While the distinction between the ‘real world’ and ‘virtual reality’ continues to exist in Mindjammer, the line between them begins to blur with the Mindscape and an individual’s ‘halo’. The halo is described as an individual’s extension into the Mindscape (through a Mindscape implant), and that extension enables the use of certain skills, enhancements, extras, and so on. Many of the skills provide analogues to “classic” psionic powers such as telepathy, psionic assault, and perception. Beyond that, virtual realities can be as convincing as the real world, and what happens in the Mindscape can have real-world consequences. The speed of light is still a limit for data transmission, so the Mindscape is kept approximately synchronized between worlds through starships carrying updates.
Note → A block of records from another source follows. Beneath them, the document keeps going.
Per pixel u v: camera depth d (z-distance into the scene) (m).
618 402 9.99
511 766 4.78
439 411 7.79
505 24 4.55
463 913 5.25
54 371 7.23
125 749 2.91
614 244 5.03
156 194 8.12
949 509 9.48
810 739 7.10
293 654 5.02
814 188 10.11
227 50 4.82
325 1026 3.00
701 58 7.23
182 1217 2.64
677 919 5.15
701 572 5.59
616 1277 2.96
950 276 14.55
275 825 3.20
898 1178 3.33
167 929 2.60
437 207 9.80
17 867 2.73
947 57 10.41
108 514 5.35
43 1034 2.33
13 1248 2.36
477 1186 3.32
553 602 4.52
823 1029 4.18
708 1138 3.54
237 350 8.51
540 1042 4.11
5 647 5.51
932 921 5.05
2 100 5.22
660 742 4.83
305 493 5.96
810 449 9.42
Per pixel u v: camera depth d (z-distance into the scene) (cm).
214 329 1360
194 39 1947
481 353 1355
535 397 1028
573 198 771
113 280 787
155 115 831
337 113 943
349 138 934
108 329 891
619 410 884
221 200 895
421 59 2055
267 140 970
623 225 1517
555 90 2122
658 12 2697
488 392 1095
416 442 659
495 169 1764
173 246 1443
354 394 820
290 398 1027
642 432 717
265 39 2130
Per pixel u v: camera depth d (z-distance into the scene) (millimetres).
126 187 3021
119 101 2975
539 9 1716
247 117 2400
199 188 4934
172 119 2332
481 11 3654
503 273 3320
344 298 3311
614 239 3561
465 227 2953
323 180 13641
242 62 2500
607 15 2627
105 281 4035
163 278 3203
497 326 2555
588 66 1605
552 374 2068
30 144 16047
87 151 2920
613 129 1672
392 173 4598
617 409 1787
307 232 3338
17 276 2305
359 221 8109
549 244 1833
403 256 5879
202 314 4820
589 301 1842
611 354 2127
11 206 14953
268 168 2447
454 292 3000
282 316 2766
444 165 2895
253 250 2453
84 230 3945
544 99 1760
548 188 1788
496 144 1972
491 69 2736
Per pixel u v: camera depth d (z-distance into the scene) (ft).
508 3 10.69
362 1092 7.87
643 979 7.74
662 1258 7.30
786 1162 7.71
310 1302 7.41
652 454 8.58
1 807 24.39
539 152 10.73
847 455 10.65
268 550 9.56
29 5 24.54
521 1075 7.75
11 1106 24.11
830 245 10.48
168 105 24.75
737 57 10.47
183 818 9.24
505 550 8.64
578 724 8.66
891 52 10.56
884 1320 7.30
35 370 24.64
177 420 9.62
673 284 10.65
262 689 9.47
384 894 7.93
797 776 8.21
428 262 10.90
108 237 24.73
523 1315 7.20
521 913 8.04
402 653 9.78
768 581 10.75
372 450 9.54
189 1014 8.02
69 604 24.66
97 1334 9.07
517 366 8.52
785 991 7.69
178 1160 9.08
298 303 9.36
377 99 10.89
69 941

An in-depth look at the sociopolitical structure of the setting is presented, outlining polities, corporations, cultures, and technology, fitting them together and providing rules for using them in the game, and (as usual) creating your own. Extensive rules for world-building (and star system building) are included, as well, and potentially offer a greater range of environments than stock Traveller. It is even possible to define ecosystems ranging from artificial (for food production) through transplanted Terrestrial biota to habitable-but-incompatible and completely alien.
One resource that Mindjammer provides in the core book that Traveller to date lacks is a guide to creating scenarios and campaigns. Obviously, it focuses on (and provides examples using) the standard Mindjammer setting and the FATE system, but the linkage is not strong, and the two chapters that comprise the guide would be a useful resource for any system.
Mindjammer is not Traveller, but this book is worth using as a resource for ideas that can be incorporated into Traveller, even if you don’t want the high level of Transhumanism that its setting assumes.